# What to produce
Rewrite the material below, substituting "site" for each occurrence of "locality" and leaving everything else unchanged.

# Input records
----

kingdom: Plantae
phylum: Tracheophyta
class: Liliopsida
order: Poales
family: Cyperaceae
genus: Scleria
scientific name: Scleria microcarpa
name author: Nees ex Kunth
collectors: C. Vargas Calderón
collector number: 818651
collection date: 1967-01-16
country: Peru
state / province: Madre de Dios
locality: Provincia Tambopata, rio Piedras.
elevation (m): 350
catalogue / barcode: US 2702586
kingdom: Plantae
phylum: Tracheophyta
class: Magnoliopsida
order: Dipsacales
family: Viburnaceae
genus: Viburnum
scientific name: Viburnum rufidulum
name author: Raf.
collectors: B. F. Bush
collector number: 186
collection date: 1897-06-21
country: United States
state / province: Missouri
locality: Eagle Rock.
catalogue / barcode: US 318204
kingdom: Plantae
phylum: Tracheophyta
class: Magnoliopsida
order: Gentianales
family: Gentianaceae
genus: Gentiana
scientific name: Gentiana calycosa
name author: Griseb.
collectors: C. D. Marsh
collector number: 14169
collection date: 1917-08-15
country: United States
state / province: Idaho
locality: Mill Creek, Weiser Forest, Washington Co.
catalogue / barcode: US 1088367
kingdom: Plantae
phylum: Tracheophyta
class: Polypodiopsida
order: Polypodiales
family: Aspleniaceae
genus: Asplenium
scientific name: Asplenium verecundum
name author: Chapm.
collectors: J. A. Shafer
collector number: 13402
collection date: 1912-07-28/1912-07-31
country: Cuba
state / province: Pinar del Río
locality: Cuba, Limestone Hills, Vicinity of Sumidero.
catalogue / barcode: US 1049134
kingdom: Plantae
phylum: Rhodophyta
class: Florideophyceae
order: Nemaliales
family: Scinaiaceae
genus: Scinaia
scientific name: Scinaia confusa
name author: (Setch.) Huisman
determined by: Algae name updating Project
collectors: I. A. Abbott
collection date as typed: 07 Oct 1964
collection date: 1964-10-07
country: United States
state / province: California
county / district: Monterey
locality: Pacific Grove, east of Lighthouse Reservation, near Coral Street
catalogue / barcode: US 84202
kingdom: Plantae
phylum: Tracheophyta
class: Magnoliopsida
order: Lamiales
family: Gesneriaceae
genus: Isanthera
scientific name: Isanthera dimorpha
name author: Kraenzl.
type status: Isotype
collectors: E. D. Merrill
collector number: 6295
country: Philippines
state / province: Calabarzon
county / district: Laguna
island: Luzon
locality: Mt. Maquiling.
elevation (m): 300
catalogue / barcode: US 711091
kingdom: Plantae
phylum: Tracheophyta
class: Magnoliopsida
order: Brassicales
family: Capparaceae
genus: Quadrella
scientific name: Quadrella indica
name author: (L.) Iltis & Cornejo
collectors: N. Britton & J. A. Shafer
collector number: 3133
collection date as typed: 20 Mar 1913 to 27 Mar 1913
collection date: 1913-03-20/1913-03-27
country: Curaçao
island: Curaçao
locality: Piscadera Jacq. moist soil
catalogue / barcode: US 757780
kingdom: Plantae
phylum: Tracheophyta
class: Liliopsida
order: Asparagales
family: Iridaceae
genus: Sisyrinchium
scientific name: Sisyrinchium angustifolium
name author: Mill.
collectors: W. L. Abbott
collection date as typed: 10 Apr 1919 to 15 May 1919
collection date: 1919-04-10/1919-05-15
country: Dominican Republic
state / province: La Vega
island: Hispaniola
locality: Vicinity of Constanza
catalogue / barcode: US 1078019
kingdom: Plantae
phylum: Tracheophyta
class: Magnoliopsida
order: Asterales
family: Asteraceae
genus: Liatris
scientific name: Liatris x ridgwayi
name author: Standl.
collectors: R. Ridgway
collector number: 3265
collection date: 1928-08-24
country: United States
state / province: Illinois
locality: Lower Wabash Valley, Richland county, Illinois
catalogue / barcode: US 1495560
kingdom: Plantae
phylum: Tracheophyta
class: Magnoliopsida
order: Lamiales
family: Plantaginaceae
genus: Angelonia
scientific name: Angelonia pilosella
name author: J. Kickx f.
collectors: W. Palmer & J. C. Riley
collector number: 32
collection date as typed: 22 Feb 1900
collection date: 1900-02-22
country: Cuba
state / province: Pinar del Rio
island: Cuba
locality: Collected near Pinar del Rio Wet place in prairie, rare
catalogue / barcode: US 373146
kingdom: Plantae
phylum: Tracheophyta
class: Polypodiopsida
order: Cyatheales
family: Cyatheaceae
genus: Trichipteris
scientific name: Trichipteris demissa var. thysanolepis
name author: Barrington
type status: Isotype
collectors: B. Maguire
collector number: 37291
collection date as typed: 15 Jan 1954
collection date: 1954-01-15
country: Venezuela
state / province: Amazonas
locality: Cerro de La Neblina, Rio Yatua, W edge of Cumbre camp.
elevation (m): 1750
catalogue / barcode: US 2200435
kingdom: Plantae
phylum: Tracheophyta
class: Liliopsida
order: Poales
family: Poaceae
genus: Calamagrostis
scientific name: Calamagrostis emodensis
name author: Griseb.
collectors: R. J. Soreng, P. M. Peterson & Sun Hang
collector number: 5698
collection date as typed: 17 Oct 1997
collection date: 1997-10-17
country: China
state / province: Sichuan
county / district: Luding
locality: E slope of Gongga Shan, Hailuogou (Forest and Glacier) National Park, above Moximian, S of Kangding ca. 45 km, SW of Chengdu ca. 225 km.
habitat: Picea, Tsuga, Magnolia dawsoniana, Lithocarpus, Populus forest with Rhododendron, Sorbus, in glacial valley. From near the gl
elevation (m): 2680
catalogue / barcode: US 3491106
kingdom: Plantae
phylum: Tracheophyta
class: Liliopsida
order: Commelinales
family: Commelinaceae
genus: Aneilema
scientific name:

----

# Exercise solution
kingdom: Plantae
phylum: Tracheophyta
class: Liliopsida
order: Poales
family: Cyperaceae
genus: Scleria
scientific name: Scleria microcarpa
name author: Nees ex Kunth
collectors: C. Vargas Calderón
collector number: 818651
collection date: 1967-01-16
country: Peru
state / province: Madre de Dios
site: Provincia Tambopata, rio Piedras.
elevation (m): 350
catalogue / barcode: US 2702586
kingdom: Plantae
phylum: Tracheophyta
class: Magnoliopsida
order: Dipsacales
family: Viburnaceae
genus: Viburnum
scientific name: Viburnum rufidulum
name author: Raf.
collectors: B. F. Bush
collector number: 186
collection date: 1897-06-21
country: United States
state / province: Missouri
site: Eagle Rock.
catalogue / barcode: US 318204
kingdom: Plantae
phylum: Tracheophyta
class: Magnoliopsida
order: Gentianales
family: Gentianaceae
genus: Gentiana
scientific name: Gentiana calycosa
name author: Griseb.
collectors: C. D. Marsh
collector number: 14169
collection date: 1917-08-15
country: United States
state / province: Idaho
site: Mill Creek, Weiser Forest, Washington Co.
catalogue / barcode: US 1088367
kingdom: Plantae
phylum: Tracheophyta
class: Polypodiopsida
order: Polypodiales
family: Aspleniaceae
genus: Asplenium
scientific name: Asplenium verecundum
name author: Chapm.
collectors: J. A. Shafer
collector number: 13402
collection date: 1912-07-28/1912-07-31
country: Cuba
state / province: Pinar del Río
site: Cuba, Limestone Hills, Vicinity of Sumidero.
catalogue / barcode: US 1049134
kingdom: Plantae
phylum: Rhodophyta
class: Florideophyceae
order: Nemaliales
family: Scinaiaceae
genus: Scinaia
scientific name: Scinaia confusa
name author: (Setch.) Huisman
determined by: Algae name updating Project
collectors: I. A. Abbott
collection date as typed: 07 Oct 1964
collection date: 1964-10-07
country: United States
state / province: California
county / district: Monterey
site: Pacific Grove, east of Lighthouse Reservation, near Coral Street
catalogue / barcode: US 84202
kingdom: Plantae
phylum: Tracheophyta
class: Magnoliopsida
order: Lamiales
family: Gesneriaceae
genus: Isanthera
scientific name: Isanthera dimorpha
name author: Kraenzl.
type status: Isotype
collectors: E. D. Merrill
collector number: 6295
country: Philippines
state / province: Calabarzon
county / district: Laguna
island: Luzon
site: Mt. Maquiling.
elevation (m): 300
catalogue / barcode: US 711091
kingdom: Plantae
phylum: Tracheophyta
class: Magnoliopsida
order: Brassicales
family: Capparaceae
genus: Quadrella
scientific name: Quadrella indica
name author: (L.) Iltis & Cornejo
collectors: N. Britton & J. A. Shafer
collector number: 3133
collection date as typed: 20 Mar 1913 to 27 Mar 1913
collection date: 1913-03-20/1913-03-27
country: Curaçao
island: Curaçao
site: Piscadera Jacq. moist soil
catalogue / barcode: US 757780
kingdom: Plantae
phylum: Tracheophyta
class: Liliopsida
order: Asparagales
family: Iridaceae
genus: Sisyrinchium
scientific name: Sisyrinchium angustifolium
name author: Mill.
collectors: W. L. Abbott
collection date as typed: 10 Apr 1919 to 15 May 1919
collection date: 1919-04-10/1919-05-15
country: Dominican Republic
state / province: La Vega
island: Hispaniola
site: Vicinity of Constanza
catalogue / barcode: US 1078019
kingdom: Plantae
phylum: Tracheophyta
class: Magnoliopsida
order: Asterales
family: Asteraceae
genus: Liatris
scientific name: Liatris x ridgwayi
name author: Standl.
collectors: R. Ridgway
collector number: 3265
collection date: 1928-08-24
country: United States
state / province: Illinois
site: Lower Wabash Valley, Richland county, Illinois
catalogue / barcode: US 1495560
kingdom: Plantae
phylum: Tracheophyta
class: Magnoliopsida
order: Lamiales
family: Plantaginaceae
genus: Angelonia
scientific name: Angelonia pilosella
name author: J. Kickx f.
collectors: W. Palmer & J. C. Riley
collector number: 32
collection date as typed: 22 Feb 1900
collection date: 1900-02-22
country: Cuba
state / province: Pinar del Rio
island: Cuba
site: Collected near Pinar del Rio Wet place in prairie, rare
catalogue / barcode: US 373146
kingdom: Plantae
phylum: Tracheophyta
class: Polypodiopsida
order: Cyatheales
family: Cyatheaceae
genus: Trichipteris
scientific name: Trichipteris demissa var. thysanolepis
name author: Barrington
type status: Isotype
collectors: B. Maguire
collector number: 37291
collection date as typed: 15 Jan 1954
collection date: 1954-01-15
country: Venezuela
state / province: Amazonas
site: Cerro de La Neblina, Rio Yatua, W edge of Cumbre camp.
elevation (m): 1750
catalogue / barcode: US 2200435
kingdom: Plantae
phylum: Tracheophyta
class: Liliopsida
order: Poales
family: Poaceae
genus: Calamagrostis
scientific name: Calamagrostis emodensis
name author: Griseb.
collectors: R. J. Soreng, P. M. Peterson & Sun Hang
collector number: 5698
collection date as typed: 17 Oct 1997
collection date: 1997-10-17
country: China
state / province: Sichuan
county / district: Luding
site: E slope of Gongga Shan, Hailuogou (Forest and Glacier) National Park, above Moximian, S of Kangding ca. 45 km, SW of Chengdu ca. 225 km.
habitat: Picea, Tsuga, Magnolia dawsoniana, Lithocarpus, Populus forest with Rhododendron, Sorbus, in glacial valley. From near the gl
elevation (m): 2680
catalogue / barcode: US 3491106
kingdom: Plantae
phylum: Tracheophyta
class: Liliopsida
order: Commelinales
family: Commelinaceae
genus: Aneilema
scientific name:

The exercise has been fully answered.